Directed by Abrid Shine and produced by Sparayil Cinemas and Sanchod J Films, the film arrived in January 2026 with confidence in its craft. That confidence mostly holds through the runtime—except it doesn't stick the landing. The climax feels rushed and underwritten, as though the script found a stopping point rather a genuine resolution. The story doesn't end so much as it simply stops. Worth naming plainly: that's a real flaw.

How it opened and where it lives now

The box office numbers told a familiar story for adult-themed Malayalam films: extremely quiet. According to the Times of India, Spa opened to approximately ₹4 lakh worldwide on day one—₹3 lakh in India. For a mainstream release, that's a disaster. For this kind of film? Almost expected. The real audience was always going to be urban viewers finding themselves in the social critique, and early chatter on social media suggested they were finding it. Hard to say if it ever broke into genuine crossover territory, but the conversation stayed alive longer than those opening figures would've predicted.

Streaming arrived relatively quickly—it's now on JioHotstar in India and available internationally through the platform's global app (important for the diaspora audience that tends to respond well to Malayalam satire like this).
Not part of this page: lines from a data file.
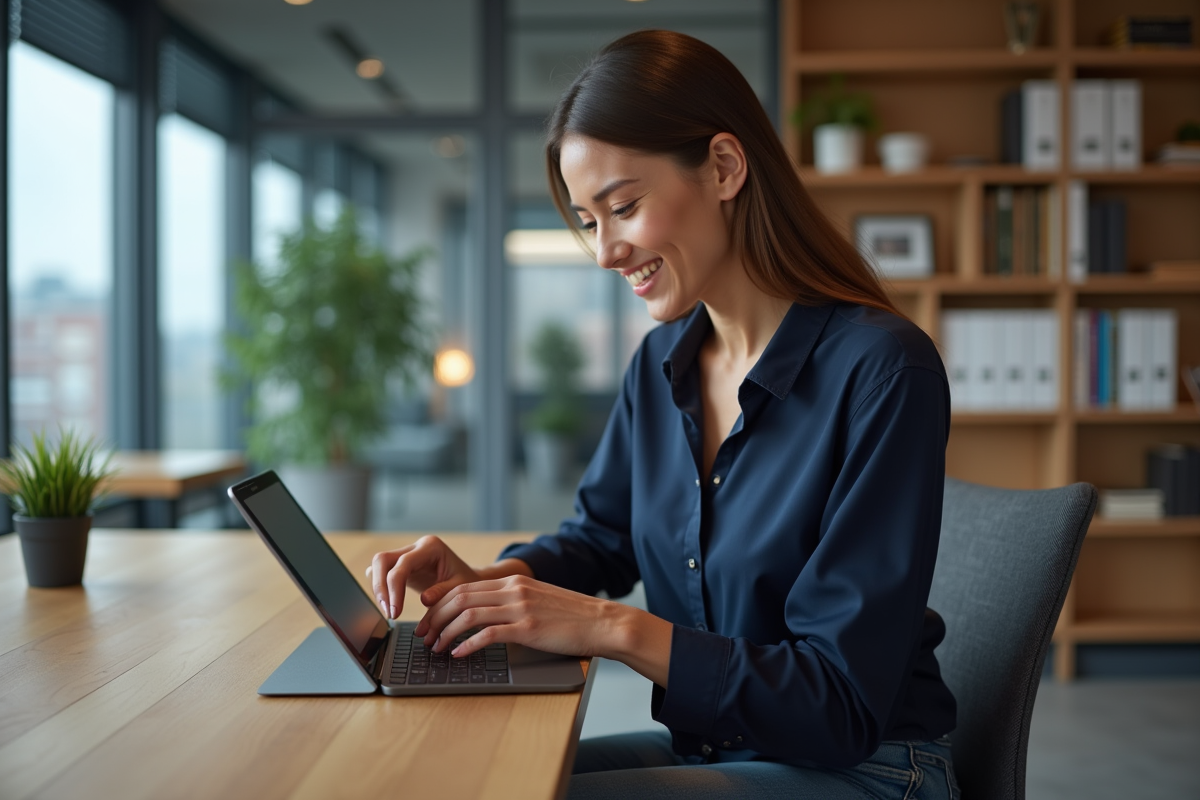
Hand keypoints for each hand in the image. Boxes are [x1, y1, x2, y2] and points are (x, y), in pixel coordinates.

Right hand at [366, 535, 480, 618]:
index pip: (403, 564)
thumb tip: (424, 600)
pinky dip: (380, 588)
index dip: (394, 588)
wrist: (468, 579)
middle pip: (382, 559)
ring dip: (378, 589)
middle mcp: (415, 547)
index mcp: (431, 547)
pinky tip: (387, 603)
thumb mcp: (461, 587)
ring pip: (378, 565)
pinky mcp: (400, 565)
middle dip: (380, 587)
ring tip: (389, 612)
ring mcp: (406, 554)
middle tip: (388, 612)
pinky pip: (381, 572)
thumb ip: (443, 592)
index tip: (395, 612)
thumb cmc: (466, 582)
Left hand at [416, 575, 623, 658]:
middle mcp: (513, 589)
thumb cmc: (571, 616)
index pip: (464, 585)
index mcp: (513, 581)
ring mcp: (520, 607)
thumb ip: (512, 601)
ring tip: (436, 647)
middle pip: (460, 597)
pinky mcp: (528, 628)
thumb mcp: (537, 599)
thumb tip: (484, 615)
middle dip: (435, 617)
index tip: (425, 612)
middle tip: (423, 634)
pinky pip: (488, 634)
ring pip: (468, 614)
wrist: (602, 622)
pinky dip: (467, 644)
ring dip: (446, 632)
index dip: (438, 599)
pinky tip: (459, 654)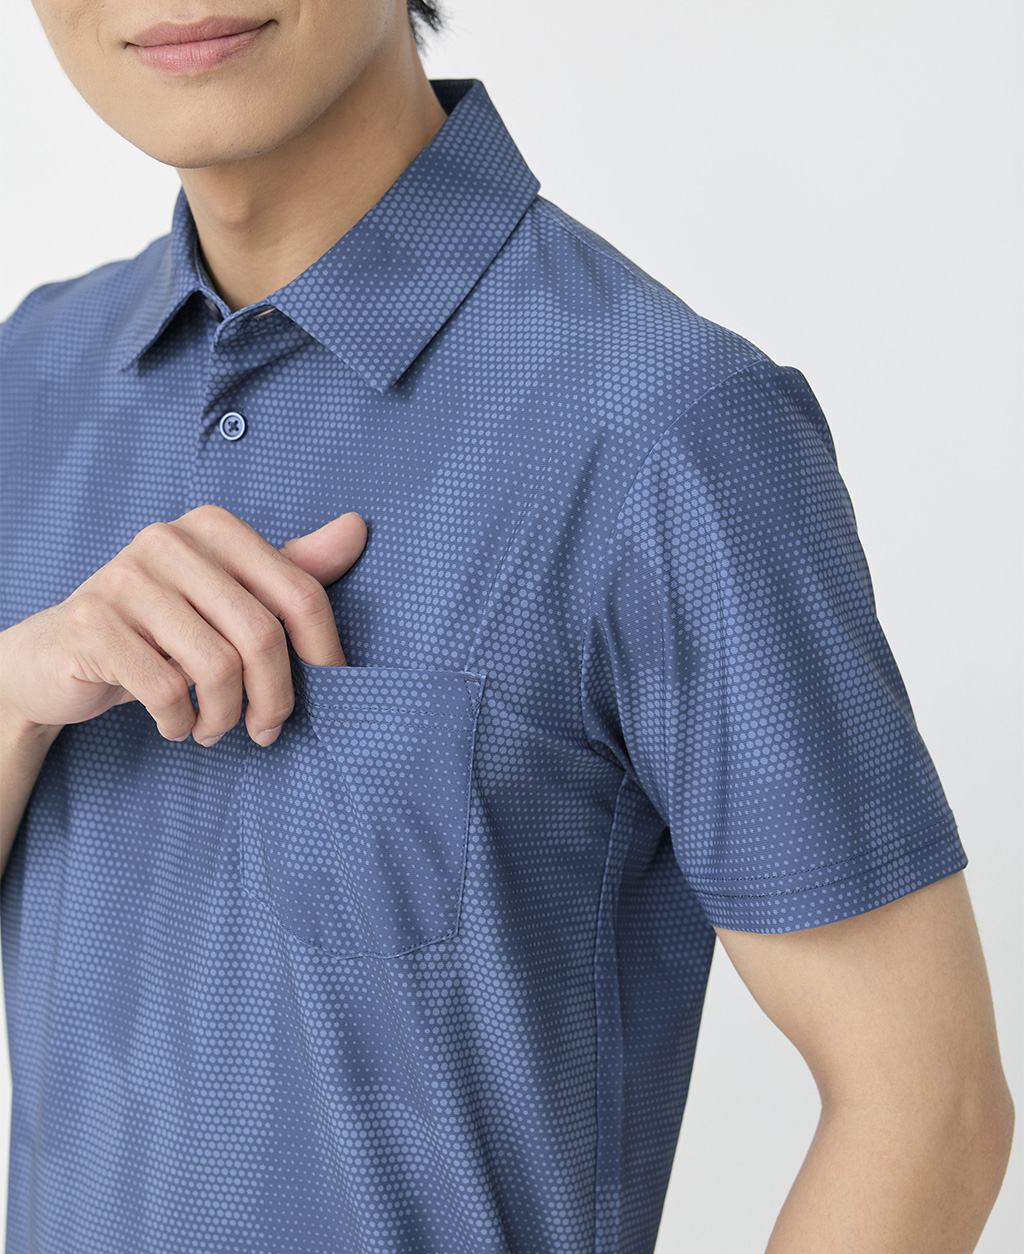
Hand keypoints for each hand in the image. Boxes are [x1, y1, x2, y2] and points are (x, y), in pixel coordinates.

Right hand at [0, 505, 366, 747]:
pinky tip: (178, 723)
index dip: (323, 652)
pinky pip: (167, 690)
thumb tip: (357, 528)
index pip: (300, 591)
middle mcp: (169, 539)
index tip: (326, 690)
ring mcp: (126, 578)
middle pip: (262, 634)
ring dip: (226, 716)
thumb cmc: (160, 629)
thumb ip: (292, 569)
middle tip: (265, 730)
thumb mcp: (229, 597)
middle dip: (275, 698)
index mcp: (214, 527)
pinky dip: (181, 722)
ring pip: (217, 667)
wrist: (59, 655)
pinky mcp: (94, 624)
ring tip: (215, 728)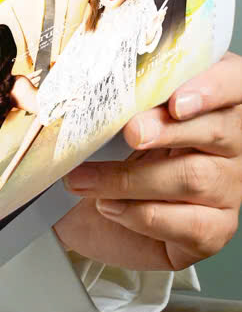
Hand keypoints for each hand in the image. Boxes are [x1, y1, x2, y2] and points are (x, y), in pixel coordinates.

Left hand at [54, 52, 241, 271]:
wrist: (88, 210)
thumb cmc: (108, 155)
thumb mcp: (108, 119)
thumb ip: (118, 97)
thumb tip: (97, 86)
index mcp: (211, 101)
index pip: (232, 82)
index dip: (211, 89)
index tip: (176, 102)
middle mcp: (230, 143)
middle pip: (218, 131)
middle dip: (168, 131)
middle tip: (131, 134)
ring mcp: (228, 188)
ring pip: (195, 178)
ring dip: (131, 179)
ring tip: (85, 179)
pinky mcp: (214, 229)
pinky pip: (189, 223)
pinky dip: (139, 214)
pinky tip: (108, 206)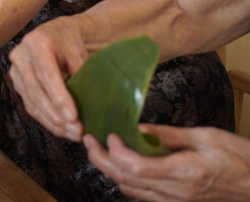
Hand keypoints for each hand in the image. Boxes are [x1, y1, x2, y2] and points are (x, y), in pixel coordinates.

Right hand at [8, 17, 89, 140]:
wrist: (56, 35)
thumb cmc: (69, 43)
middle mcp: (21, 56)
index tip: (74, 117)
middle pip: (36, 92)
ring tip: (72, 133)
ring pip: (31, 102)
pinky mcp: (18, 84)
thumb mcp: (79, 53)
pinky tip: (62, 129)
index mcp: (37, 43)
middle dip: (56, 115)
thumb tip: (91, 106)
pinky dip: (47, 120)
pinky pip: (30, 106)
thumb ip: (82, 76)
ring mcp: (16, 71)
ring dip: (52, 121)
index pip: (47, 75)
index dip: (60, 98)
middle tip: (75, 129)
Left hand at [84, 127, 249, 200]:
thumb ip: (169, 134)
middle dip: (100, 159)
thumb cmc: (240, 159)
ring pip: (130, 190)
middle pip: (125, 180)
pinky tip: (121, 164)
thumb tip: (138, 127)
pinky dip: (126, 180)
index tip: (109, 134)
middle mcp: (176, 192)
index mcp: (184, 172)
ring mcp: (176, 201)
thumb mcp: (207, 137)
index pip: (136, 167)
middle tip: (88, 140)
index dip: (115, 152)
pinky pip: (142, 195)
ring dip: (110, 170)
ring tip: (100, 149)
Movie OTT tracks releases like this closely—adult-oriented Malayalam films that build their audience slowly through streaming rather than theatrical dominance. Spa fits that pattern precisely.
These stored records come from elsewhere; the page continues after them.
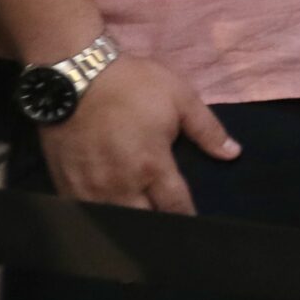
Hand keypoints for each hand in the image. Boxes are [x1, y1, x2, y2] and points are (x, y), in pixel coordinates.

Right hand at [36, 54, 238, 214]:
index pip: (175, 208)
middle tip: (167, 221)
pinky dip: (99, 216)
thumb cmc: (132, 84)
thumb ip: (207, 130)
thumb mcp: (180, 98)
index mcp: (152, 166)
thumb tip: (233, 153)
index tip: (194, 223)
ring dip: (129, 223)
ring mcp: (89, 189)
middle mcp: (120, 186)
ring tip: (140, 222)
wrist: (74, 76)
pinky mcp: (65, 185)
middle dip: (158, 224)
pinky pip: (85, 214)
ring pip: (113, 222)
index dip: (188, 218)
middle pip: (143, 222)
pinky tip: (108, 213)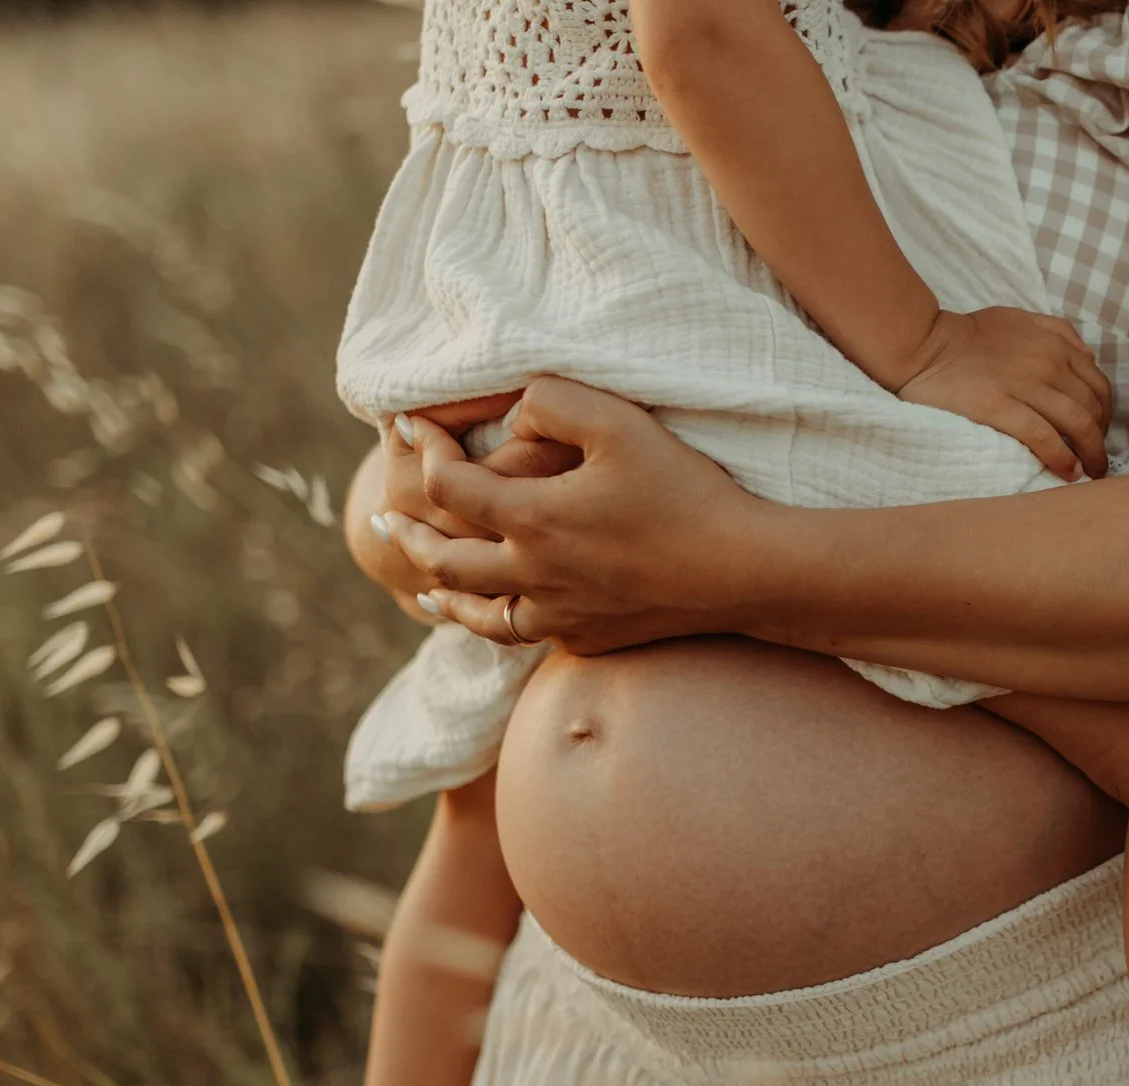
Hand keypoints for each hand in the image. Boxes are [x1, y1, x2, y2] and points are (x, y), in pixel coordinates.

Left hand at [380, 377, 772, 654]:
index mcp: (532, 520)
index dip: (423, 452)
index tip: (411, 428)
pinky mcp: (590, 640)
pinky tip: (501, 615)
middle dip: (409, 535)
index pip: (447, 487)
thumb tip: (509, 417)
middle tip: (385, 518)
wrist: (743, 573)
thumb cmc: (686, 492)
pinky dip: (499, 621)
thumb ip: (552, 401)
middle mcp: (533, 576)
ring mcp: (560, 617)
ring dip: (444, 596)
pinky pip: (528, 634)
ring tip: (424, 588)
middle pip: (444, 563)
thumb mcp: (620, 422)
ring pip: (478, 615)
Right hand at [896, 307, 1110, 480]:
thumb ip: (1055, 334)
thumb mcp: (1020, 319)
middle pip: (1092, 407)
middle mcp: (1047, 361)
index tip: (1098, 433)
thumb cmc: (969, 336)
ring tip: (1090, 473)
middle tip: (1095, 459)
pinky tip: (1068, 472)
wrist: (924, 345)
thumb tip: (1085, 359)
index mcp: (1054, 343)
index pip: (1098, 384)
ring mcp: (1024, 384)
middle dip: (1100, 438)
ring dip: (1090, 454)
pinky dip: (1062, 458)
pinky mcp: (1000, 407)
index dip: (1105, 414)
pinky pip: (1044, 437)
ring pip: (1077, 423)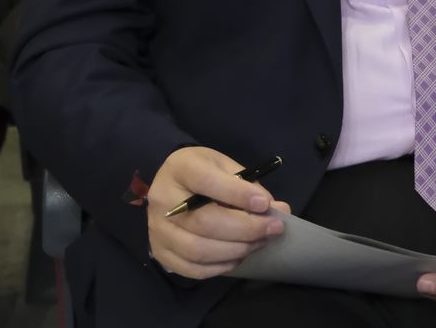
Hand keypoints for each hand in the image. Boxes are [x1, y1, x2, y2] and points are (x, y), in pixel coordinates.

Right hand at [145, 146, 289, 279]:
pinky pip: (191, 268)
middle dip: (245, 229)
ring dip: (235, 250)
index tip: (264, 204)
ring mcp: (157, 229)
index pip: (206, 182)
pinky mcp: (160, 252)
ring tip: (260, 242)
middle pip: (203, 222)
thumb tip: (278, 210)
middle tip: (274, 228)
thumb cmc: (203, 171)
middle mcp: (162, 199)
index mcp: (181, 168)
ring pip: (197, 249)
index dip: (237, 195)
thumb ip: (249, 185)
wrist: (171, 182)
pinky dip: (219, 267)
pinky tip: (238, 257)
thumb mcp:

If you're looking for where-to-watch information, Movie OTT's availability tracker shows real-time streaming options across Indian and international platforms. Streaming rights can shift, so checking there before you settle in is worth the thirty seconds.

Why it matters (and who should watch it)

Here's the thing: Spa isn't trying to be likeable. It's not trying to comfort you or give you easy answers. What it does is use a massage centre as a mirror—and it doesn't flatter anyone in the reflection.

If you're open to Malayalam cinema that operates outside the mainstream, this works. If you need tidy resolutions and characters you can feel good about, you'll probably leave frustrated. The adult content—sexual themes, desire, hypocrisy—isn't incidental to the satire. It's the whole point. So it's not family viewing.

What struck me most was how the film trusts its audience to sit with discomfort. No voiceover explaining what you're watching. No character spelling out the themes. Just men in a room revealing themselves, one conversation at a time. It's the kind of thing Malayalam cinema does well when it commits to it—and Abrid Shine commits.

The ensemble has developed an active discussion culture on Letterboxd, where viewers have been picking apart the situational comedy and social observations in real detail. Worth reading before or after watching if you want more context on what people connected with.

FAQs

Where can I watch Spa? JioHotstar in India, with international availability through the same app. Check Movie OTT if the situation changes.

How long is it? 116 minutes (some sources cite up to 138 for longer cuts). It's a single-location drama, so the whole thing happens inside La Paradise.

Is it family-friendly? No. Adult comedy-satire with explicit sexual themes. The content is central to the story, not incidental.

When did it come out? January 2026.

Who directed it? Abrid Shine. Produced by Sparayil Cinemas and Sanchod J Films.

How did it do at the box office? Opened to ₹4 lakh worldwide on day one. Always positioned as a word-of-mouth release for urban audiences, not a mainstream play.


Stream it on JioHotstar. If you liked films that use confined spaces to expose human behaviour—think Chup or Malayalam films with satirical bite—Spa's worth your time. The third act stumbles, sure. But for most of the runtime, it's doing something genuinely interesting: holding up a mirror and not letting anyone off easy.